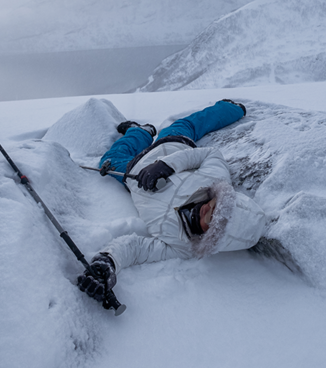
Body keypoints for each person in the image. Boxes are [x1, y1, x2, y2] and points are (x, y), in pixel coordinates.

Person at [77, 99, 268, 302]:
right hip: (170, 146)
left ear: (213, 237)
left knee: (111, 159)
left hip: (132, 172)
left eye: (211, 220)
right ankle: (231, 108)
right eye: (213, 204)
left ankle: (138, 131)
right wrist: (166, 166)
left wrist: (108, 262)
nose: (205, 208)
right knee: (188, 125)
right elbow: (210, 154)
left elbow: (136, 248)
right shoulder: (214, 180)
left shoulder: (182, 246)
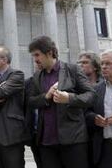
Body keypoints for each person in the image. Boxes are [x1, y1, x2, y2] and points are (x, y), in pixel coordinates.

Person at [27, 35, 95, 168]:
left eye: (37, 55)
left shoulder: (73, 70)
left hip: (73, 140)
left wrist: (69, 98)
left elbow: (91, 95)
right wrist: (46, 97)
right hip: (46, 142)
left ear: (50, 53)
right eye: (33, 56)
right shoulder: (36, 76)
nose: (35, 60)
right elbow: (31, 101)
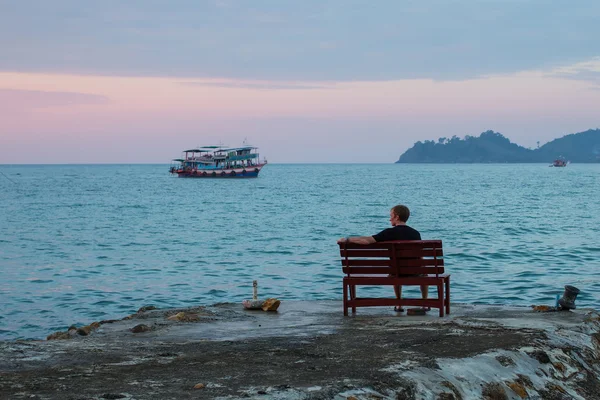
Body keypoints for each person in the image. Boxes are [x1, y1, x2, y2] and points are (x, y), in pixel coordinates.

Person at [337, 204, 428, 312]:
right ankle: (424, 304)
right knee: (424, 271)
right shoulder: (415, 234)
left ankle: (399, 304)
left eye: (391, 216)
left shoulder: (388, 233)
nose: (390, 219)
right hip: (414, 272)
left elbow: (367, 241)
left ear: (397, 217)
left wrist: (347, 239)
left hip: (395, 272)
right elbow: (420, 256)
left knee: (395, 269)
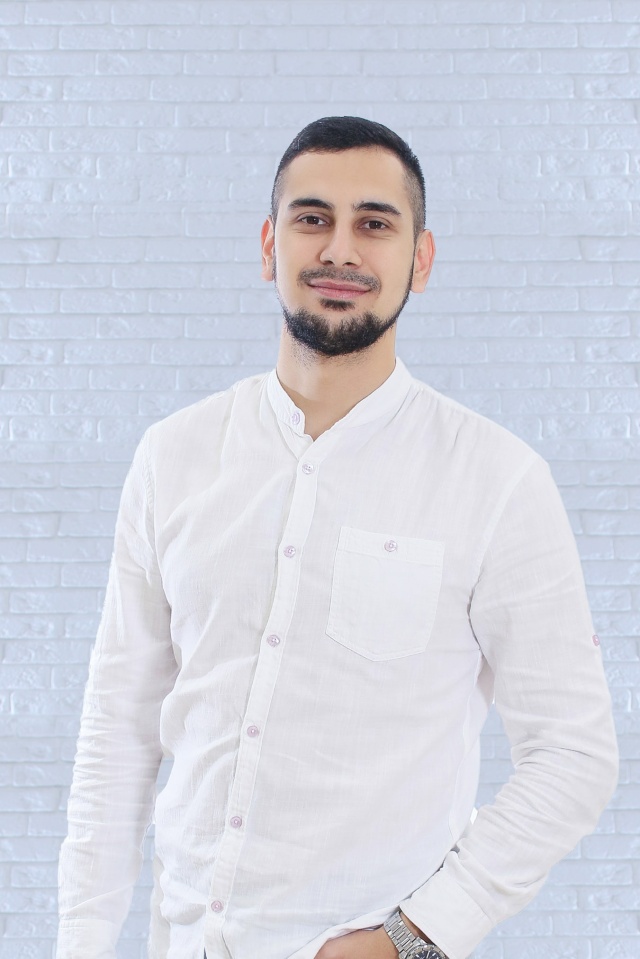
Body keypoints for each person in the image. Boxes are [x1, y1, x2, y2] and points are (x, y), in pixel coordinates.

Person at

━━━

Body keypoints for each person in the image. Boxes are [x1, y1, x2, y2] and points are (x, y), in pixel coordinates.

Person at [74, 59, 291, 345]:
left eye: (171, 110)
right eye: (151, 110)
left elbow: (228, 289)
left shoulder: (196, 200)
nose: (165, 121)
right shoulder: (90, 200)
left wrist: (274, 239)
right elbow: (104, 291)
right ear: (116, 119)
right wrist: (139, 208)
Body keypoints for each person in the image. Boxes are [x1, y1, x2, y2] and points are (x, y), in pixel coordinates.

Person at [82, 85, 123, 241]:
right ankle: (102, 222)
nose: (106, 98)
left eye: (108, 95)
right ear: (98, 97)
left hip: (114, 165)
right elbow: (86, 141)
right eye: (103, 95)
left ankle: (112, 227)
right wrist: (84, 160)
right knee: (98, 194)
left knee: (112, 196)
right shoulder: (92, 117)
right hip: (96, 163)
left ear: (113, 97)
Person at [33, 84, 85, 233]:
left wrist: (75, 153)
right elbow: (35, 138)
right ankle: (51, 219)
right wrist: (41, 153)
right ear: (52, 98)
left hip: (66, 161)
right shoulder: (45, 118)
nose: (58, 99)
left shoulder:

━━━

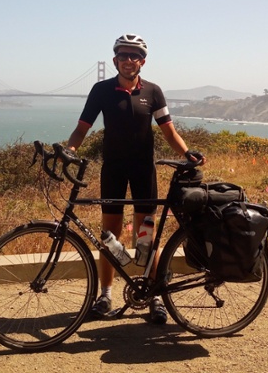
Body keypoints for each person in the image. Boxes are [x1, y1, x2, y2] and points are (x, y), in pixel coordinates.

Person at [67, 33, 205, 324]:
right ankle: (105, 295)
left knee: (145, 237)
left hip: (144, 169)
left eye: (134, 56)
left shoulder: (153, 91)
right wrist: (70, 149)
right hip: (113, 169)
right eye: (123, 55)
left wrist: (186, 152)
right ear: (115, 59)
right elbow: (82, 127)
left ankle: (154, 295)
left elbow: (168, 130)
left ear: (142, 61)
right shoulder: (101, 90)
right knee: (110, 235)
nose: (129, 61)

━━━

# [Exercise]
Of the records above, print only the lines from the one containing "right knee: (188, 125)" through the one containing "right elbow: (31, 101)", inclusive and unaltered, leaving out pictures.

# [Expected answer]
right knee: (188, 125)
right elbow: (210, 154)
left elbow: (136, 248)
right shoulder: (214, 180)
left shoulder: (182, 246)
Body keypoints for each person in the image. Boxes are [x1, y1, x2, y2] and points are (x, y), in pixel coordinates.

Person at [27, 35, 95, 168]:
left eye: (37, 55)
left shoulder: (73, 70)
left hip: (73, 140)
left wrist: (69, 98)
left elbow: (91, 95)
right wrist: (46, 97)
right hip: (46, 142)
left ear: (50, 53)
right eye: (33, 56)
right shoulder: (36, 76)
nose: (35, 60)
right elbow: (31, 101)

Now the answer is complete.